## Supplied text
Nancy DeMoss Wolgemuth: The Spirit can produce life and growth in places that would otherwise be barren—where nothing could live apart from the presence of God.
Leslie: This is Revive Our Hearts with Nancy DeMoss Wolgemuth, author of Brokenness, for March 21, 2019.
Today Nancy's going to tell us where we can turn in those barren seasons of our lives. She's in day two of a series called "Where the River Flows."
Nancy: We're looking over these few days at one of the most difficult passages in God's Word, but also one of the most rewarding. Sometimes we tend to skip over these passages because they can be so hard to grasp.
But I've had the joy, over a period of time, of digging into this passage over and over and over again—handling it, looking at it, meditating on it, coming back to it years later. The Word of God is so rich, and the Spirit of God lives in us to help us get God's truth.
So I have not plumbed the depths of this passage at all—I feel like I'm still really on the surface—but I want you to enjoy with me what God has been saying to my own heart as I've been studying here in Ezekiel chapter 47, the first twelve verses.

## Data section
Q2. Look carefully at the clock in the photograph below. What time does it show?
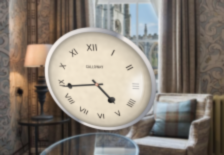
4:44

## Exercises to complete
[a] In the transcript, list each way Nancy says she has engaged with the passage in the sentence beginning "But I've had the joy."
[b] Duplicate the transcript's wording between "Today Nancy's going" and "get God's truth.", inclusive.
Use only the transcript to respond, not the data.

## The responses
[a]
digging into this passage over and over and over again
handling it
looking at it
meditating on it
coming back to it years later

[b]
Today Nancy's going to tell us where we can turn in those barren seasons of our lives. She's in day two of a series called "Where the River Flows."
Nancy: We're looking over these few days at one of the most difficult passages in God's Word, but also one of the most rewarding. Sometimes we tend to skip over these passages because they can be so hard to grasp.
But I've had the joy, over a period of time, of digging into this passage over and over and over again—handling it, looking at it, meditating on it, coming back to it years later. The Word of God is so rich, and the Spirit of God lives in us to help us get God's truth.